Neural networks often generate a distributed representation that captures the right way to understand and act given a specific task. Multimodal neural networks allow these distributed representations to become much more robust. In CLIP and DALL-E’s case, the rich connections between logical and iconic representations provide them with a background familiarity about the world — discerning not just how words hang together but also what they imply about what things look like.
This approach to understanding makes more sense from an evolutionary perspective: let each species come up with the appropriate representations relative to its body, modalities and skills. What is meaningful to each species is relative to the world they inhabit, and what isn’t meaningful just doesn’t need to be represented. The common sense of a dog is its ability to do lots of dog-like things well, but there certainly isn’t any central reasoner inside a dog, or any database of language-like sentences specifying their beliefs and desires. A species represents its world in terms of how it should respond, and leaves the rest unrepresented.

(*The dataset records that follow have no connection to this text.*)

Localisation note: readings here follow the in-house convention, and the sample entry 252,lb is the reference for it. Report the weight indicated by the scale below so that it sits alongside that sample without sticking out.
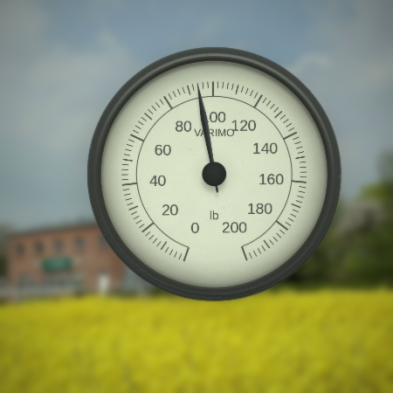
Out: 94,lb
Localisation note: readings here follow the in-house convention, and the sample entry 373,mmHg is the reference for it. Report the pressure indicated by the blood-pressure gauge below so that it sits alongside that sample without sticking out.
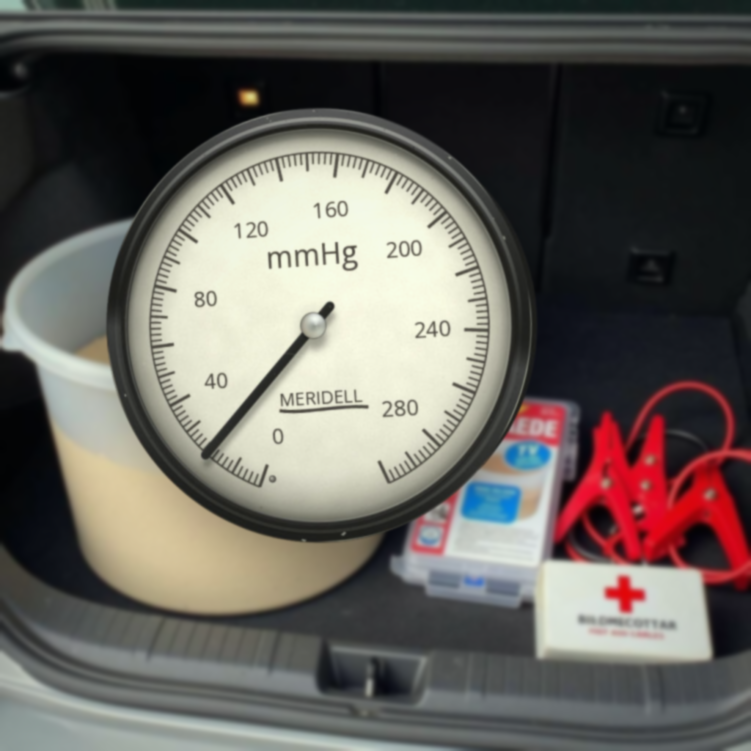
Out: 20,mmHg
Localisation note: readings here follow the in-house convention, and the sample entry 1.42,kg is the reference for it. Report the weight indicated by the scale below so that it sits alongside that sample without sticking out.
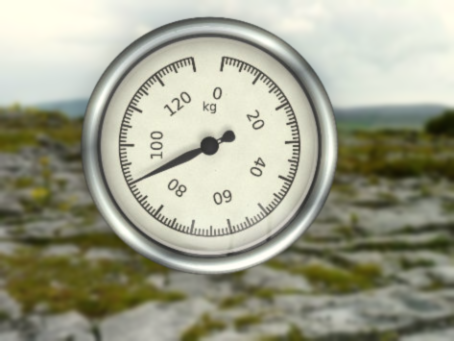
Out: 90,kg
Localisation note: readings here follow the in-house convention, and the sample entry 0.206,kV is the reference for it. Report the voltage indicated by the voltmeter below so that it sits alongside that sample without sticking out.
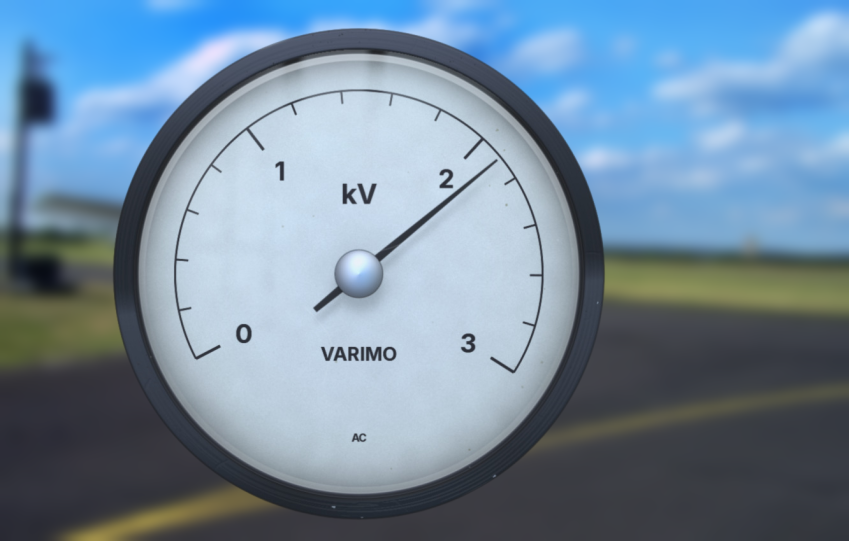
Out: 2.1,kV
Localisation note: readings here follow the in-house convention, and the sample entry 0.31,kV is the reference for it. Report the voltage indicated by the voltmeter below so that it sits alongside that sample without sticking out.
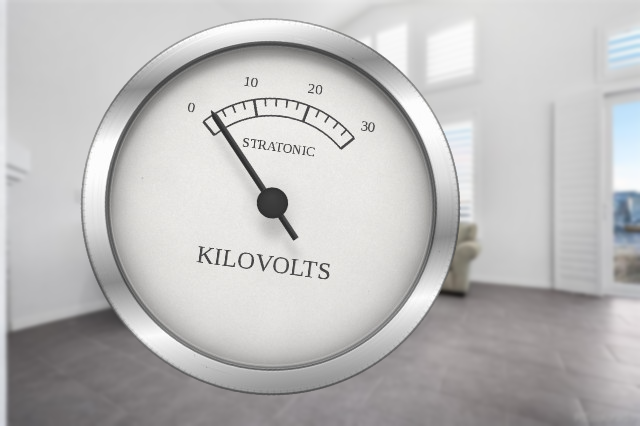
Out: 2,kV
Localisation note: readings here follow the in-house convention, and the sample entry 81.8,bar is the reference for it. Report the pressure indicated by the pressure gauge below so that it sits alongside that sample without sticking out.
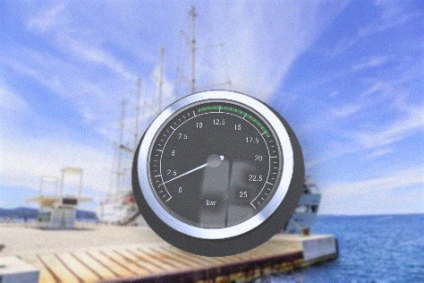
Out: 1.5,bar
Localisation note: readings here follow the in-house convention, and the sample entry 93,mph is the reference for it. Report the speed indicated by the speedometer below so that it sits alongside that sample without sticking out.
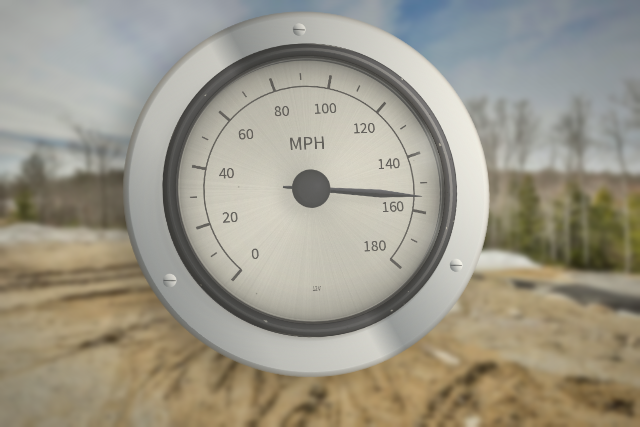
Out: 155,mph
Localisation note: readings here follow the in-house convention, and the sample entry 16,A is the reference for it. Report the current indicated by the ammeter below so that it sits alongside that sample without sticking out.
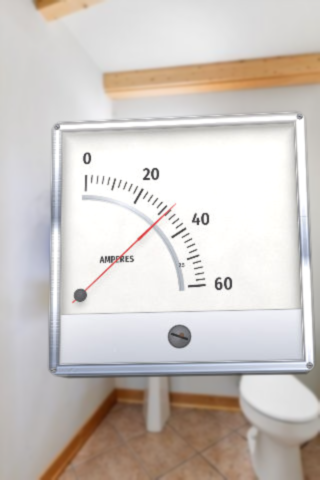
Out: 32,A
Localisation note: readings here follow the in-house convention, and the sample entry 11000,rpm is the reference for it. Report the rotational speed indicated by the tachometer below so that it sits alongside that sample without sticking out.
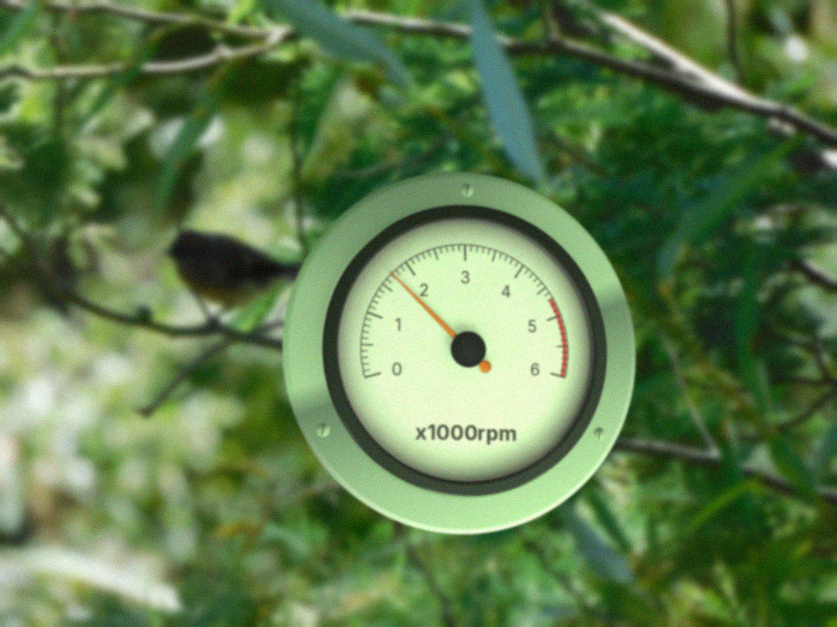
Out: 1700,rpm
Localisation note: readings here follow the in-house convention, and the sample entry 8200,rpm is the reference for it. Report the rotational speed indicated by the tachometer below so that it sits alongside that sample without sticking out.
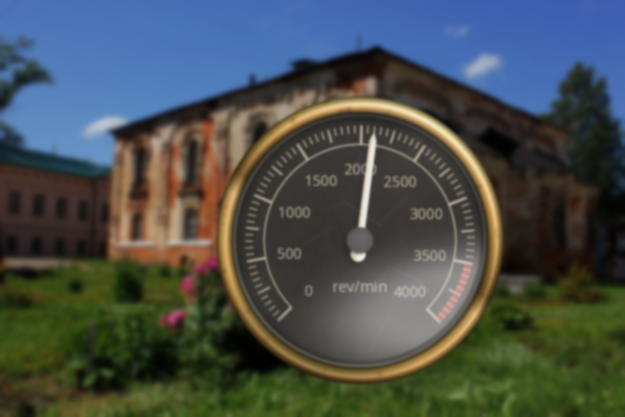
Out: 2100,rpm
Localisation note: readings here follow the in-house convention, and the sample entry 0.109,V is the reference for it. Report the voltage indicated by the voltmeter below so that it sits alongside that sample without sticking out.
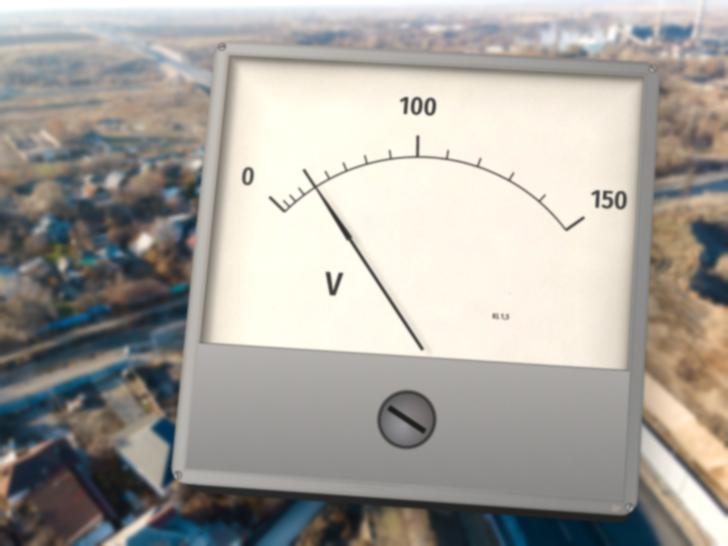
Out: 50,V
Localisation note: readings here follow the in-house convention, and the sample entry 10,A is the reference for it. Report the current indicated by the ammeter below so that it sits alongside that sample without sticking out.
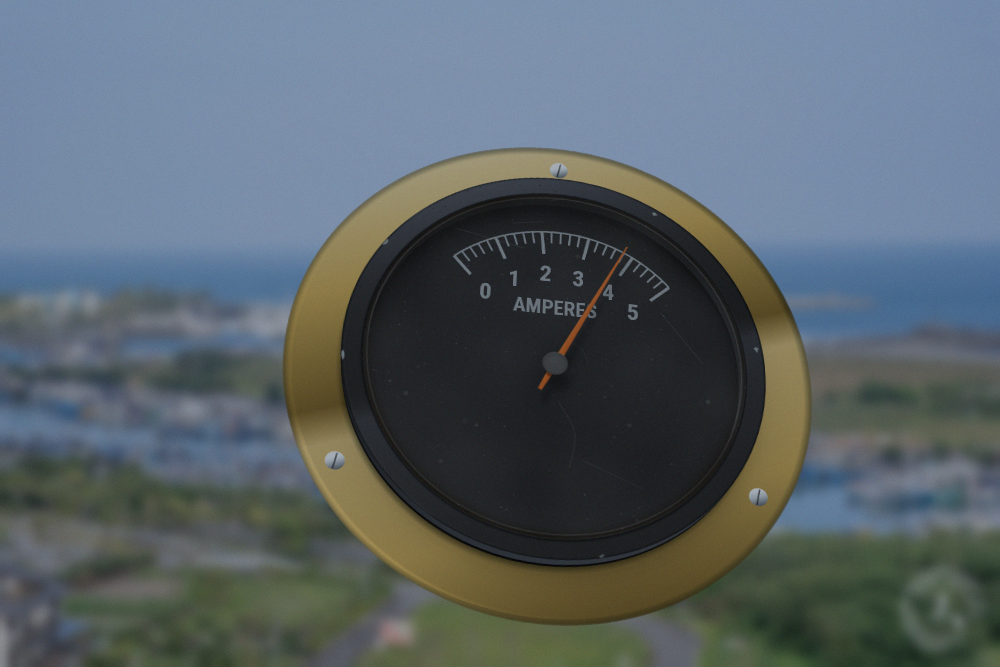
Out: 3.8,A
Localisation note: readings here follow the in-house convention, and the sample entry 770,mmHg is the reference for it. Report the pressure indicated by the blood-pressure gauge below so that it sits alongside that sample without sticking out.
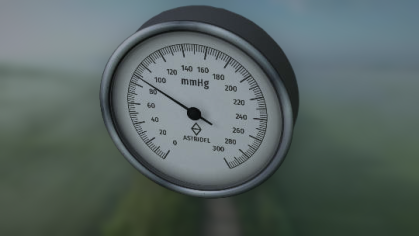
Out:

This more modest take on common sense has implications for supposed worries about superintelligent machines hoovering up vast amounts of data — perhaps the encyclopedia of beliefs or the model of everything — which then leads to an omnicompetent general reasoner. But CLIP and DALL-E demonstrate that this is backwards: doing precedes knowing, and what we need to do determines what we know. Any representation of the world — logical, iconic or distributed — involves an assumption about what does and does not matter; you don’t take a picture of a sound. Humans know a lot because they do a lot — not vice-versa.
Machine understanding is not an all-or-nothing matter. Machines will continue to understand more through the piecemeal accumulation of skills that expand what they can do. This means artificial general intelligence won’t look like what we thought, but will likely be similar to us — a bundle of skills with rough-and-ready representations of what it needs to know to accomplish its various tasks. There is no more to general intelligence than that.